Chinese court speaks out on AI copyright

In this context, a court in Shenzhen in the Guangdong province had to deal with an interesting case: Chinese tech giant Tencent sued Shanghai Yingxun Technology, who copied a financial message without permission that was created by Tencent's text AI “Dreamwriter”.

The text-AI has been around for five years, writing short messages for Tencent that even annotates that it has been created by an AI. For Shanghai Yingxun Technology, this note apparently sufficed to consider the texts as common property. In 2018, it copied a financial message written by Dreamwriter unchanged and published it on its own online platform.

The basic question the court now had to answer is if a text created by a machine is copyrighted the same way as that of a human author? According to the court, the answer is yes.

However, the punishment was mild: Tencent was awarded a compensation payment, equivalent to around USD 250 for violation of rights and economic damage.
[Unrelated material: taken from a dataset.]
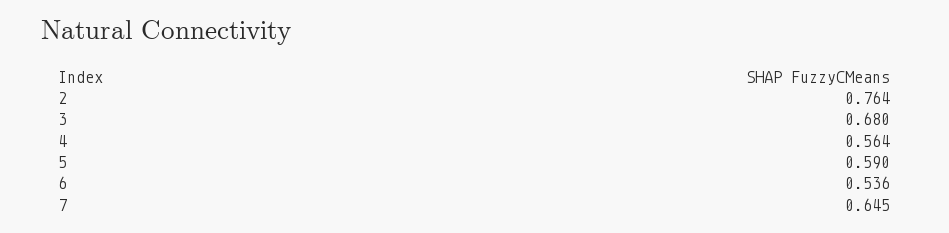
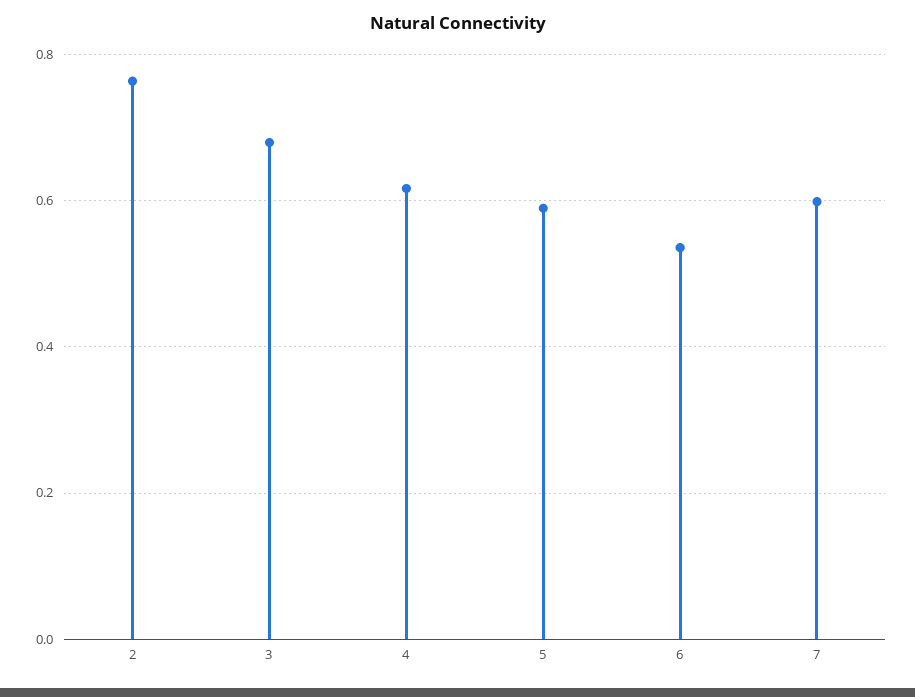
4: 0.564 -> 0.62
7: 0.645 -> 0.6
In fact, Shanghai Yingxun Technology had already removed the article from its own page at the time of the verdict.

In the reasons for the judgement, AI’s skills in composing and editing texts are praised, stating: “The article includes a selection, analysis and assessment of relevant information and data in the context of the stock market. The structure of the text is good, the logic clear and it offers a certain originality.”
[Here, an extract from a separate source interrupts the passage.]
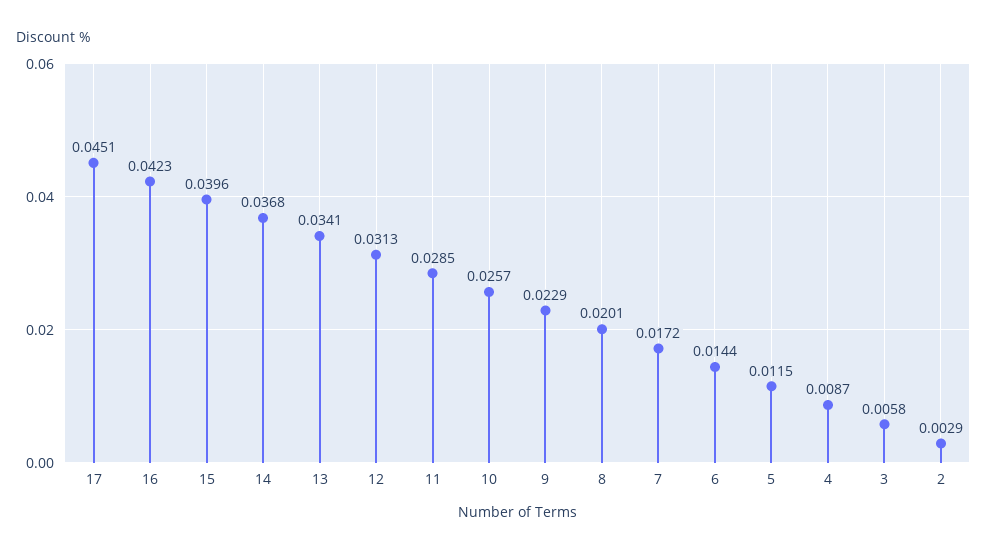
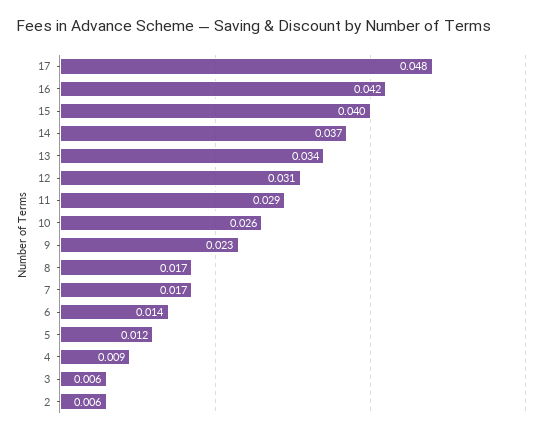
17: 0.0451 -> 0.048
8: 0.0201 -> 0.017
2: 0.0029 -> 0.006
Who holds the rights to the AI work?

For the Chinese AI industry, this verdict is a first indication of how AI copyright could be handled in the future in China. However, the legislation can’t easily be transferred to the legal situation in Europe and the USA, because the legal mix is generally complex, the questions to be answered are fundamental and partly of a philosophical nature.

For example, the question: “Does a creative work necessarily have to come from the human mind?”

If humans don’t play the algorithm trigger for texts, videos, pictures or valuable works of art, should they really get the rights to the work? Or do the rights belong to the person who originally produced the algorithm?
Is it enough to collect the data for the AI training? The selection of a pre-trained algorithm alone could be considered a creative act if this selection is accompanied by an artistic vision.

Can AI be creative and create art?

The case of the AI artwork that was algorithmically created by an artist group and then auctioned off for around USD 430,000 at Christie's auction house, for instance, illustrates this complexity: the creator of the underlying AI model, Robbie Barrat, was publicly angry after the successful auction, since the artist group used his AI software that was freely available on the Internet.

Researchers from the University of Amsterdam recently presented AI that turns paintings into music: the sensual AI translator, called “Synesthetic Variational Autoencoder” (SynVAE), generates melodies from pictures. In order to create such a sensual AI translator, the researchers trained two networks: one converts the images into vectors and creates a melody for the vectors, the other tries to reconstruct the original painting from this music. This is how the AI learns to create melodies based on visual patterns in the paintings. Because without these patterns it would not be possible to reconstruct the picture from the melody. So, AI can be designed to make art tangible beyond the senses. Right now, the hope is that AIs like SynVAE enable intuitive access to art beyond the senses, and thus create an alternative access for blind people, for example. Anyway, the researchers want to apply their approach to further sensory transmissions in the future.